University of Michigan applicant pushes to keep gender, race out of admissions

DETROIT (MCT) – Eric Russell didn’t get his wish, didn’t get admitted to the University of Michigan Law School next year.

But that’s OK with him – as long as his rejection was without consideration of his race or gender.

Russell, a 30-year-old white Auburn Hills, Mich., resident, got word recently that his admission to the law school was denied. He said he is prepared to believe the university followed Proposal 2 – which bans the use of race or gender in making admissions decisions.

“The university stated publicly that they’re in compliance,” he said Feb. 15. “I’m going to take them at their word until anything to the contrary surfaces.”

But he said he’ll keep fighting to make sure Proposal 2, approved by voters in November, remains the law of the state.

A soft-spoken and reserved instructor of Spanish and German at Wayne State University, Russell is the latest in a line of people who have fought to end affirmative action in the state’s university admission policies, a stand that places him in the company of Ward Connerly, Barbara Grutter and Jennifer Gratz.

He remains a party in the federal case challenging the Nov. 7 referendum’s constitutionality, with Russell defending the ballot question and saying he believes the issue of fairness outweighs the need for affirmative action. The American Civil Liberties Union, the NAACP and the group ‘By Any Means Necessary’ are among those challenging the constitutionality of the ban, arguing it only made it onto the ballot through voter fraud and that it is, on its face, discriminatory. A scheduling conference is set for March 21 before U.S. District Judge David Lawson in Detroit.

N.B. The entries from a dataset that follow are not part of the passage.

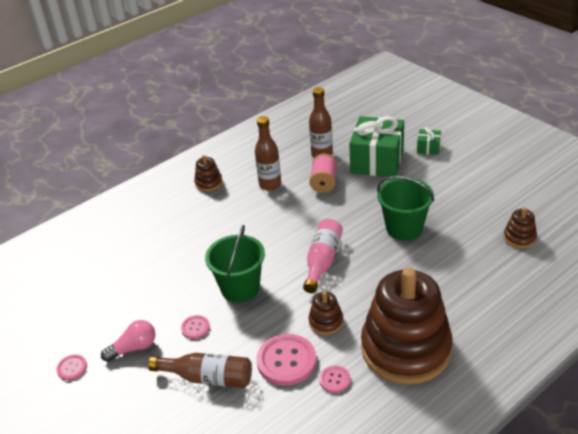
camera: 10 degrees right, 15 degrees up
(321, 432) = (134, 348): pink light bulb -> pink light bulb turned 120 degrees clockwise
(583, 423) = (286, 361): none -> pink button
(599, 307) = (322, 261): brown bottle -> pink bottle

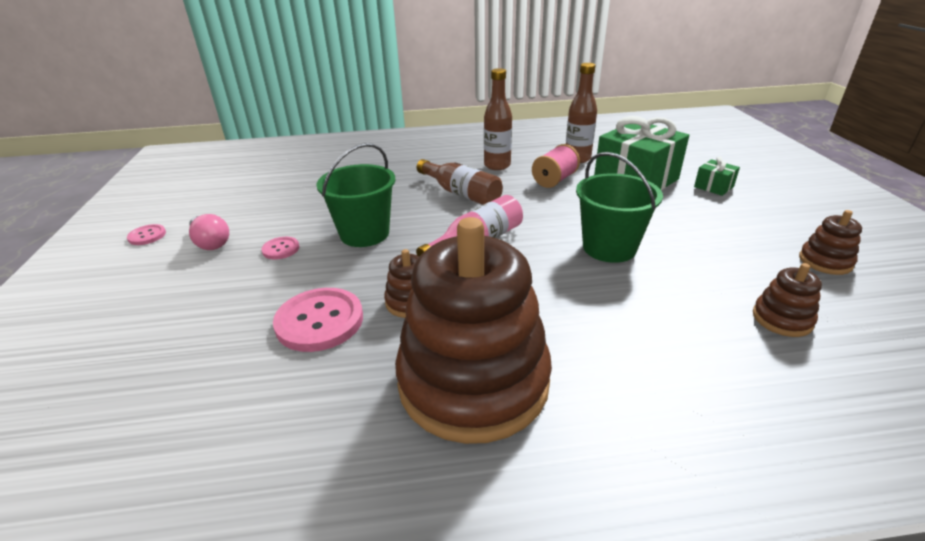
camera: 30 degrees right, 5 degrees down
(134, 348) = (210, 242): pink light bulb -> pink light bulb turned 45 degrees clockwise
(208, 183) = (442, 148): brown stacking toy -> brown stacking toy (825, 261)
(208, 378) = (228, 298): brown bottle -> brown bottle (461, 193)
(335, 380) = (343, 371): pink button -> none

At issue for Russell is the fundamental right of voters to have their will carried out.

“People were very angry about this,” he said. “People who were not even applying to the University of Michigan were very upset, and I was too.” Russell’s belief that the issue comes down to a question of fairness notwithstanding, affirmative action supporters say the referendum – and the fight to implement it, represented by Russell – comes down to racism.

“He’s a front man for segregation, and that whatever he’s saying, the truth of the matter is that he’s aiming to exclude thousands of black and Latino students from the universities of this state,” said Shanta Driver, spokeswoman for ‘By Any Means Necessary.’

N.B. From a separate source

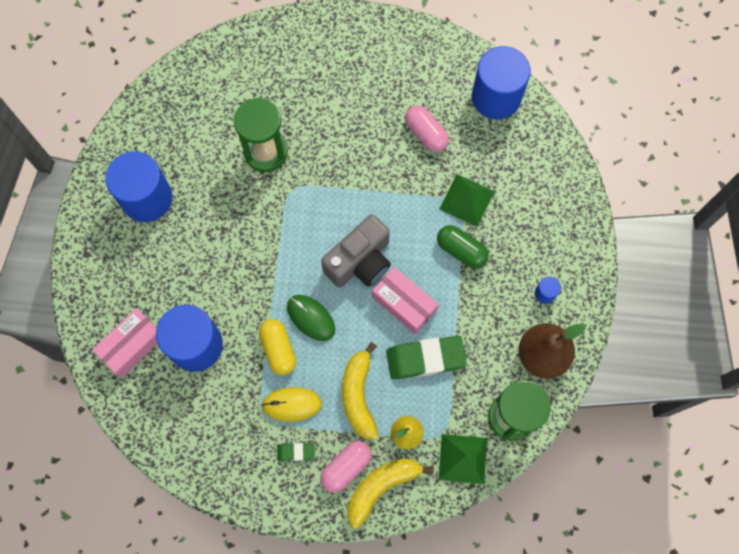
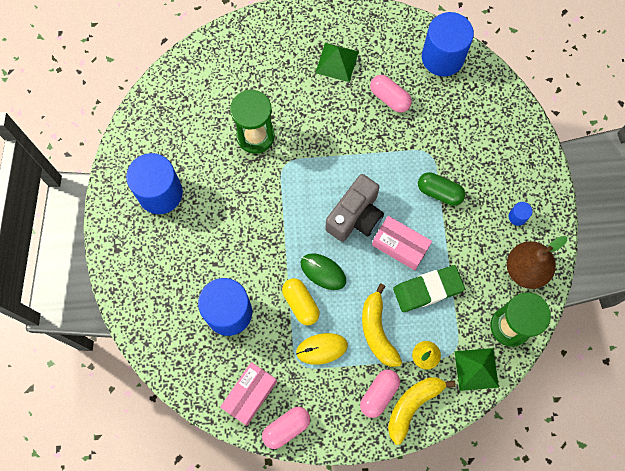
camera: 10 degrees left, 0 degrees up
(132, 345) = (173, 322): pink box -> pink box (250, 395)
(234, 486) = (286, 428): none -> pink capsule
(296, 452) = (333, 389): green eraser -> none
(467, 200) = (435, 149): green pyramid -> green pyramid (337, 62)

“The real heroes are the Latino and black students who are standing up for their rights, building a new civil rights movement and demanding equality.

Then, after the election, he said he was outraged to hear University of Michigan President Mary Sue Coleman pledge to fight the ban.

“I believe she was slapping the voters in the face, and the applicant pool as well,” Russell said. “To me, her underlying message was … essentially we’ll do anything we can to not follow this.”

After that, Russell sought out Terence Pell, president of the Washington, D.C.-based Center for Individual Rights, to represent him in a lawsuit Russell filed in Washtenaw County Circuit Court seeking an order requiring the university to immediately comply with the ban. As someone with an application to Michigan’s law school, he had standing to file in court.

Last month, the University of Michigan announced it would comply with the referendum, leading Russell to drop that lawsuit.

The federal case is pending. He is the only individual mentioned in the case on the side supporting the ban, while ‘By Any Means Necessary’ has more than two dozen opposing it.

“I’m not suing for admission. I’m suing for equal treatment under the law without regard to race,” Russell said several weeks ago. “If they reject me because my GPA is too low, because my test scores are too low and they don’t think I’ll be able to cut it in their program, then so be it.”

Last fall, Russell got involved with Proposal 2 by volunteering in the campaign headed by Gratz and Connerly, who pushed and passed a similar ballot issue in California a decade ago.

Russell said he just wanted to support a cause he believed in.

“I am a newspaper reader, and a news consumer, so I knew that it was out there, and I have interest in what goes on in my country, in my state,” he said. Russell wrote letters to various newspapers, including the Free Press, supporting the ban.

Russell’s mother, Carol Russell, said it’s not surprising that her son would step forward in this case.

“He’s a very determined person when he gets something in his mind,” she said. “This doesn’t surprise me at all. He told me, ‘I will be president some day.’ I don’t know whether he was being funny or not. I could see him doing it, once he puts his mind to it.”

Russell said he plans to attend Wayne State’s law school next year, and that he’ll try again for admission to the University of Michigan through a transfer.

“What is most important to me is that my original application and my transfer application are processed under the new law – that no matter when I apply, I receive fair consideration,” he said.